Year of the Horse is a 1997 concert film following a tour by Neil Young and Crazy Horse directed by indie icon Jim Jarmusch, probably best known for Ghost Dog: The Way of the Samurai and Broken Flowers. How could it not be unique?
Filmed ‘proudly’ in Super 8, 16mm and Hi-8 video, Jarmusch attempts to show the truth behind the band – how they get along, how they play together and the thirty years of history behind them. The film mixes footage of Neil Young and Crazy Horse from various different times with original concert footage from the 1996 tour.
All of this seems fairly conventional and the film’s opening minutes don’t do anything spectacular – there is a cringingly square lift of the famous opening intertitle from Scorsese’s The Last Waltz exhorting the viewer to play the film loud, footage of the band on stage and old footage of them charmingly setting a decorative arrangement of flowers on fire in what looks like a small hotel room and then complaining to the maid because they didn’t expect the blaze to get as big as it does. However, it’s not long before things get a little more Meta. Guitarist Frank ‘Poncho’ Sampedro challenges Jarmusch, wondering how one filmmaker, and an artsy-fartsy one at that, can possibly contain all of what Neil Young and Crazy Horse means in one little movie and a few snappy questions. Sampedro likes this theme and will repeat this same idea throughout the film, but it seems that Jarmusch does too. As a result, Year of the Horse becomes an attempt to capture the essence of the band, their camaraderie and their music in a unique and innovative way.
So it is probably best to read Year of the Horse as an experiment by a trendy filmmaker stuck with a cumbersome format – the concert film. When there isn’t an inadvertent distillation of a historical or cultural moment (the Summer of Love and Woodstock in the otherwise tedious near-four hour Woodstock or the symbolic death of the previous in the haunting Gimme Shelter - not to mention the actual death accidentally caught on camera), there isn’t really much reason to watch a concert film. They bring across neither the feeling of being at a concert nor even the quality of the music played. Nor are they visually interesting since few people go to concerts for the visuals alone. Film is a versatile medium but, I suspect, the concert film is a stretch too far. So what can Jim Jarmusch do, caught as he is with an unrewarding cinematic style and a mass of important information to get across with only an apparently paltry 106 minutes to do it in?
Someone, I forget who, says during an interview that the Crazy Horse sound is elusive and, when it is there, it is as if all four musicians are playing as one. The music takes over for a golden moment, the musicians merely existing through their instruments rather than performing. Jim Jarmusch seems to be trying to capture this miracle of synchronicity, loading the film with long passages in which Neil Young, Frank Sampedro and Billy Talbot endlessly improvise, their guitars squealing and screeching. The film runs through ten songs from the 1996 tour and in each we see long drawn-out riffs, which may or may not represent that one sound.

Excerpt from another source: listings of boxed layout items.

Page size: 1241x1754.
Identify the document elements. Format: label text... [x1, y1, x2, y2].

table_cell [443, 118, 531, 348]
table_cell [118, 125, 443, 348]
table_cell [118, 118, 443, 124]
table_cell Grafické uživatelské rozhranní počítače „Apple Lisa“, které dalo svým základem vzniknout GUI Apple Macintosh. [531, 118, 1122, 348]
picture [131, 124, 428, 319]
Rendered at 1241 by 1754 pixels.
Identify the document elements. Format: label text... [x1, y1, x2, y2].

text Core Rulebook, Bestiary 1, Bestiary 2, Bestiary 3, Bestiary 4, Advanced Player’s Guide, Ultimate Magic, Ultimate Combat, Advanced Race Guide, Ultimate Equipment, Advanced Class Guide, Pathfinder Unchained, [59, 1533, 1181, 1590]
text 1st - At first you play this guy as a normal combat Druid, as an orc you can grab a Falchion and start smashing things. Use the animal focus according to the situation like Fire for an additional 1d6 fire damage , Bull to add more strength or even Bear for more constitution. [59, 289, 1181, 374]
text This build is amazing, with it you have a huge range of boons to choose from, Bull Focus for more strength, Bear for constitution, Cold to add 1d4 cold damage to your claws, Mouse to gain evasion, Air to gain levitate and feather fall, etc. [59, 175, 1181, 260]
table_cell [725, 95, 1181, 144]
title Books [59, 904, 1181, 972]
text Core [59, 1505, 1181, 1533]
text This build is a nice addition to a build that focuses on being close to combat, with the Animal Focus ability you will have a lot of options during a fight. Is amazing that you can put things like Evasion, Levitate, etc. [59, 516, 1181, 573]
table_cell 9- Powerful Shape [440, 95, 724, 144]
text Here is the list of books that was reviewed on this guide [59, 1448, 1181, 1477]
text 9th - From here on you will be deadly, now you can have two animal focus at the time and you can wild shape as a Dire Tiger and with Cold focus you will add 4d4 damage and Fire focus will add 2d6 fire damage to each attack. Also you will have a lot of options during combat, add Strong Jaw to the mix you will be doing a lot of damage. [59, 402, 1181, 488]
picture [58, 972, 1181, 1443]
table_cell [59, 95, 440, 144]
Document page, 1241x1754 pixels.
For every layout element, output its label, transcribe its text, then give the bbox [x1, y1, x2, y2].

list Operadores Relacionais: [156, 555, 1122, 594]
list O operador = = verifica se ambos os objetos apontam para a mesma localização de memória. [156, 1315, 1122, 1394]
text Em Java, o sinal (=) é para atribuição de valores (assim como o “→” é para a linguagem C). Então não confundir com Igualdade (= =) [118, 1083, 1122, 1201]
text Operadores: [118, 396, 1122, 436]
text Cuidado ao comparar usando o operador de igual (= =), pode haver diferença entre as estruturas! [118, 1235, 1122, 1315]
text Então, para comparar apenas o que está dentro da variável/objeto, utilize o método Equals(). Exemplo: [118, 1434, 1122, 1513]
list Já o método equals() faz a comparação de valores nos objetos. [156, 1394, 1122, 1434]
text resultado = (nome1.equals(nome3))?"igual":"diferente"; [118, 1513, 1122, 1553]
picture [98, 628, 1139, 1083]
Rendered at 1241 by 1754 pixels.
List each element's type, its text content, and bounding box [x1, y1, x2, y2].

After a while though it all sounds the same.
When he’s not doing that, Jarmusch shows us scenes of the band when they are not playing on stage, often unplanned, seemingly improvised sequences to which the band members talk or argue or mess around. These include the aforementioned sequence in which they set some fake flowers on fire but also a scene in which they all get high and another in which they fight about ‘parts’ or ‘sets’ or something. Sampedro lounges in his hotel room, watching Robocop 3 on TV and then complains about this film’s inability to capture what Crazy Horse is. Soon Young calls, asking for help with his computer that he hasn’t yet worked out how to use. Then Jarmusch reads some nasty passages from the Old Testament to a rather dumb Young. Jarmusch is attempting to film the band with their guard down, to capture their being and not just the performance, since years of experience is revealed through tiny moments, not floods of information. Fair enough, but the finished film is a messy assemblage of unrelated bits and pieces, falling way short of profundity but hitting the mark with pretension, becoming a dull and rather unlikeable portrait.
A late experiment, cutting between old and new footage of the band playing “Like A Hurricane”, shows that Jarmusch was trying to do something interesting, but ultimately the film represents more about Crazy Horse and life on tour than Sampedro would probably have been happy with. The film sort of captures the tediousness of life on tour and the egos that will inevitably clash when thrown together for long periods of time. Individually, the band members talk about their great friendship and onstage chemistry but together they just seem to get on each other’s nerves. Just as Young has been singing “Like A Hurricane” throughout the long years and each song played here has a long, indistinguishable guitar riff, life in a rock band can be tiring and repetitive.